THE LIBRARY MOVES UPTOWN:
Amelia Earhart
Last Flight
(1937)

"The dimensions of my cubbyhole are four feet eight inches high, four feet six inches wide, and four feet six inches fore-and-aft. If you want to set up those measurements in your drawing room or library, it will help visualize the quarters in which a pilot works. Realize, too, that nearly every inch of floor, wall and ceiling is occupied with equipment. There are considerably more than a hundred gadgets in a modern cockpit that the pilot must periodically look at or twiddle.
And how does all that compare with a kitchen? "
On July 2, 1936, Amelia Earhart disappeared over the South Pacific in her Lockheed Electra. She was on the last leg of her round-the-world flight from Miami to Howland Island.

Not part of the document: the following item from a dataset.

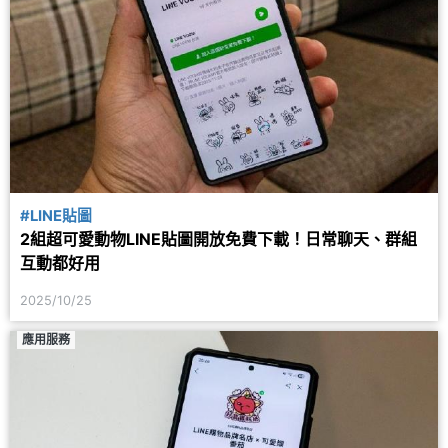
#LINE貼圖
2組超可愛動物LINE貼圖開放免費下載！日常聊天、群組
互動都好用
2025/10/25
應用服務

Earhart's disappearance, widely covered in the press and on the radio, captured the attention of the nation. She was one of the most well-known public figures of the 1930s with an uncanny resemblance to the boyish Charles Lindbergh. In the White House Eleanor Roosevelt closely followed the rescue efforts undertaken by the U.S. Navy. It was the most extensive sea search to date in U.S. history. Earhart's remains, and those of her co-pilot, were never found.

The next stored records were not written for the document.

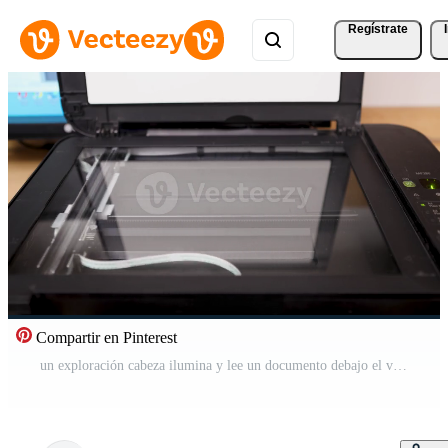
Regístrate
Compartir en Pinterest
un exploración cabeza ilumina y lee un documento debajo el vaso superficie. Vídeo Pro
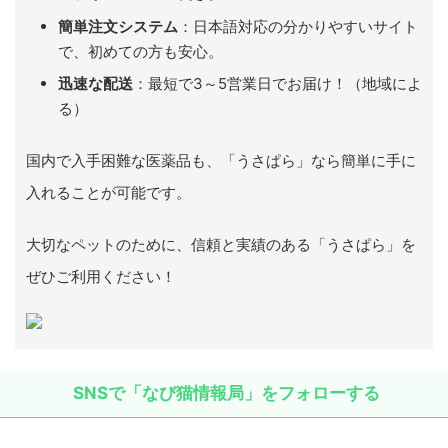
簡単注文システム
：日本語対応の分かりやすいサイト
で、初めての方も安心。
迅速な配送
：最短で3～5営業日でお届け！（地域によ
る）
国内で入手困難な医薬品も、「うさぱら」なら簡単に手に
入れることが可能です。
大切なペットのために、信頼と実績のある「うさぱら」を
ぜひご利用ください！
SNSで「なび猫情報局」をフォローする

Earhart's Lockheed Electra from Last Flight
"If you ever figure in any unusual exploit, be it a flight, a voyage in a small boat, or, say a channel swim," Earhart once remarked, "there's a publisher close behind you who is treading on your heels." In Earhart's case, George Putnam (the grandson of the publisher G.P. Putnam), was the man shadowing her every move. Putnam, who married Earhart in 1931, manipulated her public-speaking engagements, lecture tours and writing assignments and raised money for her flights. A master of promotion, he seized every opportunity to publicize his wife's career. They were an early celebrity couple.
World Flight was the original title of the manuscript Earhart had promised her publishers to celebrate her record-breaking flight. It would have been her third book. After her death, Putnam basted the work together from Earhart's dispatches, notes and log-books scribbled in the cockpit as she flew over four continents.

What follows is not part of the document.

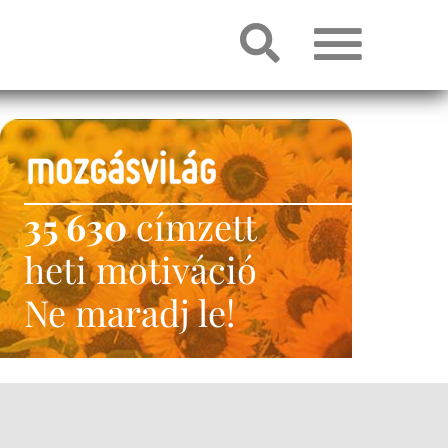
35 630
címzett
heti motiváció
Ne maradj le!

Earhart was realistic about the hazards of flight and expressed uncertainty about completing the journey. It was going to be a feat of extreme navigational skill to locate a two-mile long sandbar in the South Pacific. Earhart's last radio contact was received on July 2 at 3:20 p.m. She had half an hour's fuel supply left. "I have a feeling there is just one more flight in my system," she had told Putnam. "This trip is it."

Robert Josephy (1903–1993) was one of the great American book designers and typographers of the 1930s and 1940s. He is known for a design style that was clean and straightforward. His typography was equally pure, the antithesis of baroque. Josephy, who worked for Alfred A. Knopf until 1925, left his mark on books by T.S. Eliot, William Carlos Williams, Virginia Woolf and E.M. Forster.